* [ФРАГМЕНТ ТЕКСТА]
----------

Чего мне следовало ожидать? Я не могу приписать ваше «душевное состояние» чему-либо, как только полному отвержению моральных устоев, которое вы исповедовали и которым похвалялись с самого дня нашей свадьбы. Ни малейшей тяги к исправлению заметить было невозможно.
Я неизменно исполняла все обязанности жены. То, что было между нами, оставалось слишком дорого для меня, чтобы отказываться от него, — до тех пор, пока оставалась хоть какая-то надежда. Теперь мое решение неизменно.
А. И. Байрон
15 февраля 1816 г., лорд Байрон — к леди Байрон:
Я не знаю, что сказать; все, что я предпринимаю, лишь еще более отдаляет вас от меня и углубляет «пропасть между тобой и мной». Если ее нельзя перейти, я погибну на дне ее.
Я написал вам два письма, но не отослал их; не знаю, для чего я пишу еще и это письмо и отошлю ли его. Насколько ваше поведение совместимо с вашим долгом и чувствами жены и матери, над этим я предоставляю вам поразмыслить самой. Испытание не было слишком долгим — оно длилось год, да, согласен — год терзаний, бедствий и душевного расстройства; но они доставались главным образом мне, и для меня, как ни горьки воспоминания о пережитом, горше всего сознание, что я заставил вас делить со мной мои бедствия. Относительно предъявленных мне обвинений ваш отец и его советники дважды отказались что-либо мне сообщить. Эти две недели я страдал от неизвестности, от унижения, от злословия, подвергался самой черной и позорной клевете и не мог даже опровергать догадки и пошлые толки относительно моей вины, раз ничего не мог добиться из единственного источника, где все должно быть известно. Между тем слухи, вероятно, дошли и до ваших ушей и, надеюсь, доставили вам удовольствие.

----------

* [ИЗВЛЕЧЕННЫЕ СТРОКИ]
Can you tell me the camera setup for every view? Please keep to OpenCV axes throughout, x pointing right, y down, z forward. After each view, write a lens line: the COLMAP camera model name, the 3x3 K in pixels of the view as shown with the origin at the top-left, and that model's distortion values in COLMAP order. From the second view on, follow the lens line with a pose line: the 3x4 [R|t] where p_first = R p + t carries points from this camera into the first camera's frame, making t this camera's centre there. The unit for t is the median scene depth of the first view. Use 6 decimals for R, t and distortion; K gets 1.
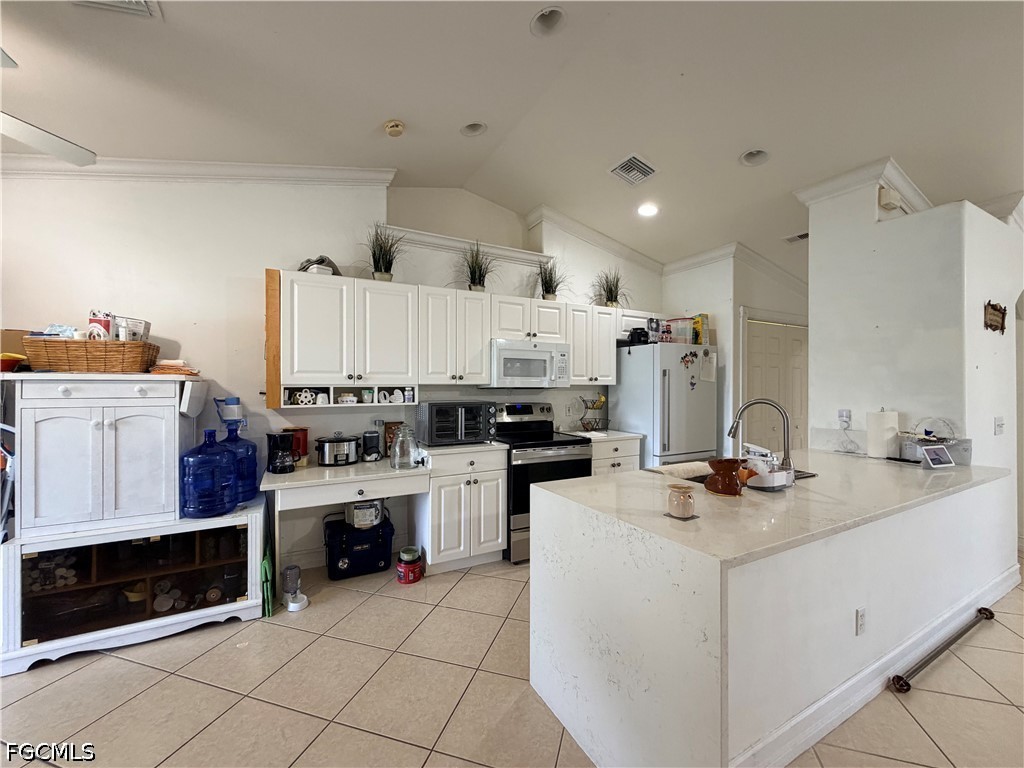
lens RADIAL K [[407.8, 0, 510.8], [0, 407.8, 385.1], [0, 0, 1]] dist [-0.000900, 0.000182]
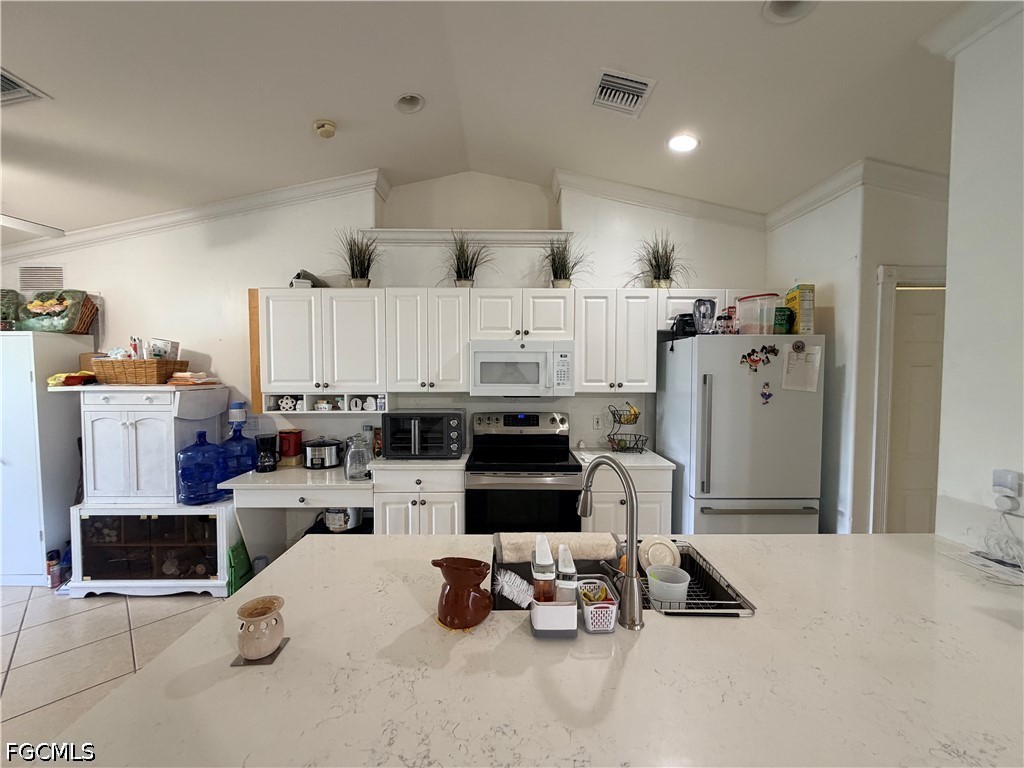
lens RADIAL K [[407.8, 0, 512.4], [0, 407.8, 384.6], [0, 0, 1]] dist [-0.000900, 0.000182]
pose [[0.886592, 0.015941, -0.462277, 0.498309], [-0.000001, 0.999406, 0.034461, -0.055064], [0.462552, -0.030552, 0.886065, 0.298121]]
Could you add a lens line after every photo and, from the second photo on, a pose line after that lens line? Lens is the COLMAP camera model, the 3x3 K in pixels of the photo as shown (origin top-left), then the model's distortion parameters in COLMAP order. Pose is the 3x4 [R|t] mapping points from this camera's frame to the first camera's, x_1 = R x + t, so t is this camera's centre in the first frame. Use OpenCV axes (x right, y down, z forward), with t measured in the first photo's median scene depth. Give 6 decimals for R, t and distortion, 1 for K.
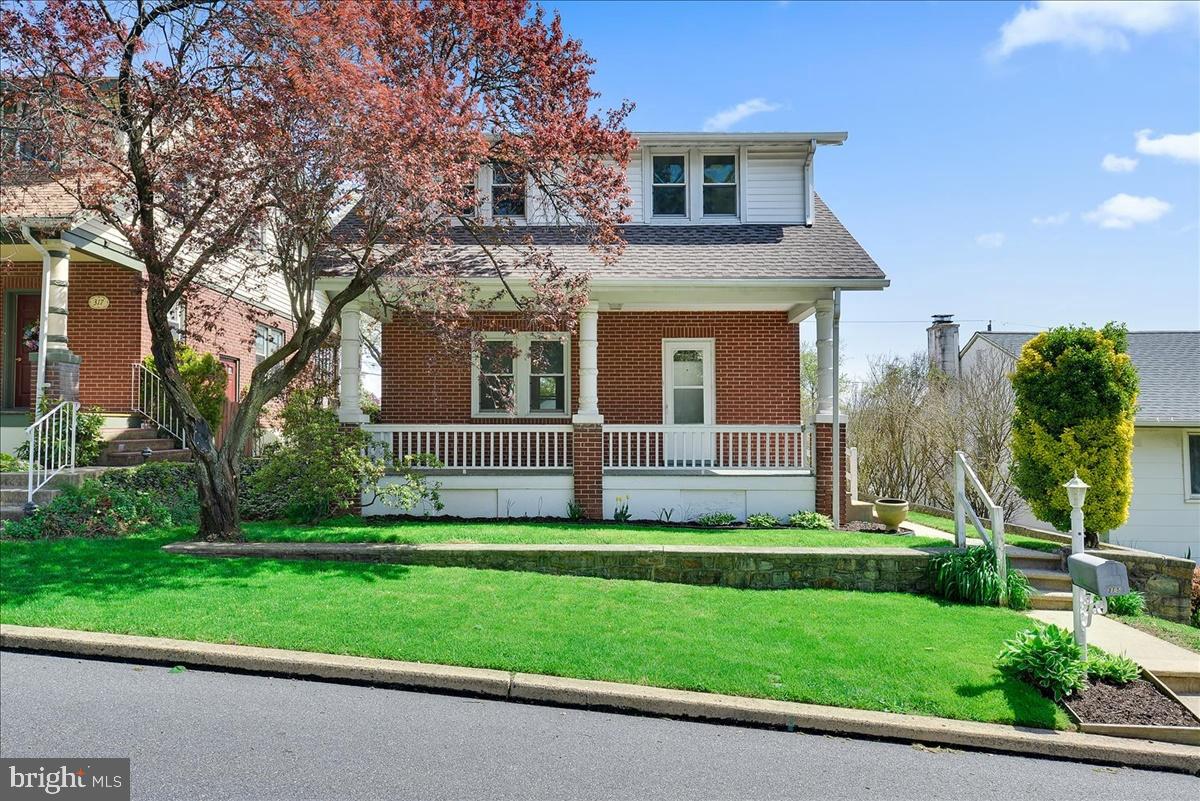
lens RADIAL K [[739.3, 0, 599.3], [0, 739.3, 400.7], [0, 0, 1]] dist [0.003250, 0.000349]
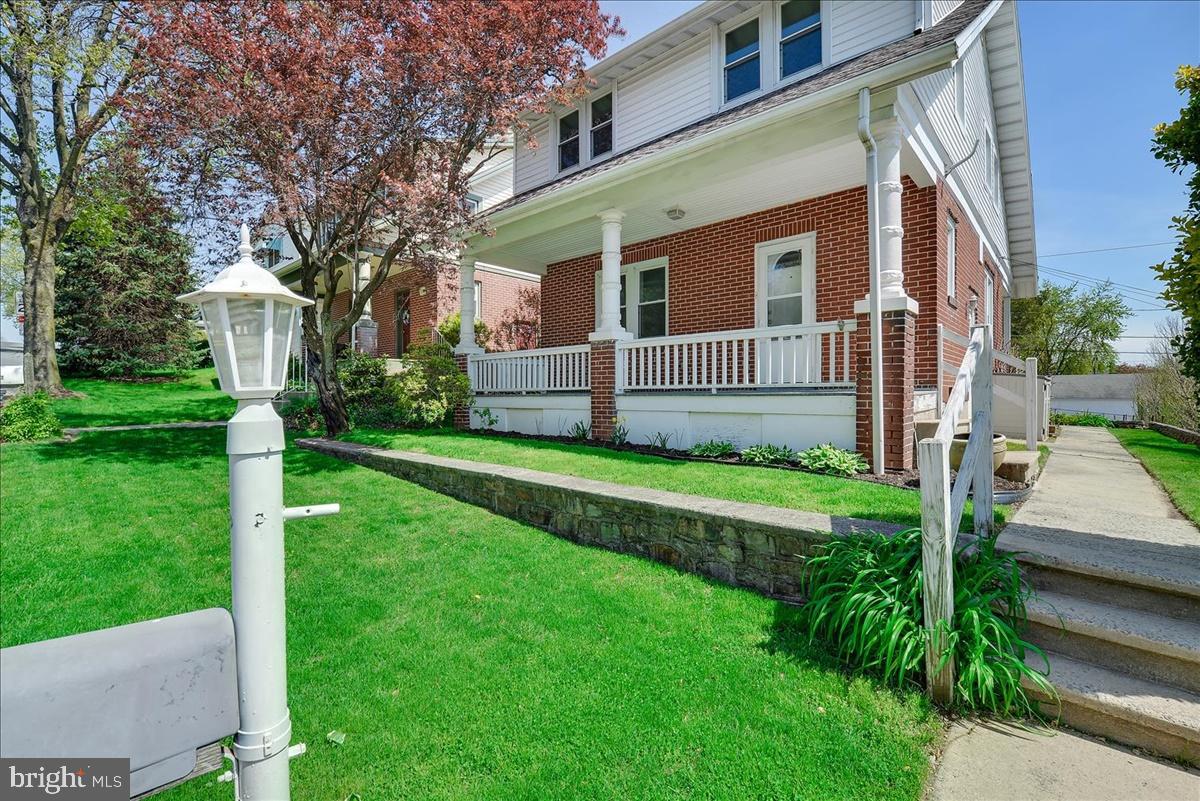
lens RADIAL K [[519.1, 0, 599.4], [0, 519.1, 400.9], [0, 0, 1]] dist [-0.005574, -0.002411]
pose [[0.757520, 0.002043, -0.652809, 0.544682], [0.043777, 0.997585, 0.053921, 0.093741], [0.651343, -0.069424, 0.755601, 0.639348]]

----------

* [РАБОЧЕЕ ЗАДАНИЕ] Приведите еще раз без изменений отрывок из переписки лорда и леди Байрон, начиная со слов «А. И. Байрон» и заканчивая словами «погибну на дне ее.» включительно.

* [ОТВЕТ НА ЗАДАНИЕ]
А. И. Байрон
15 февраля 1816 г., лорд Байрон — к леди Байрон:
Я не знаю, что сказать; все, что я предпринимаю, лишь еще более отдаляет вас от меня и углубляет «пропасть между тобой и мной». Если ее нельзя перейти, я погибну на дне ее.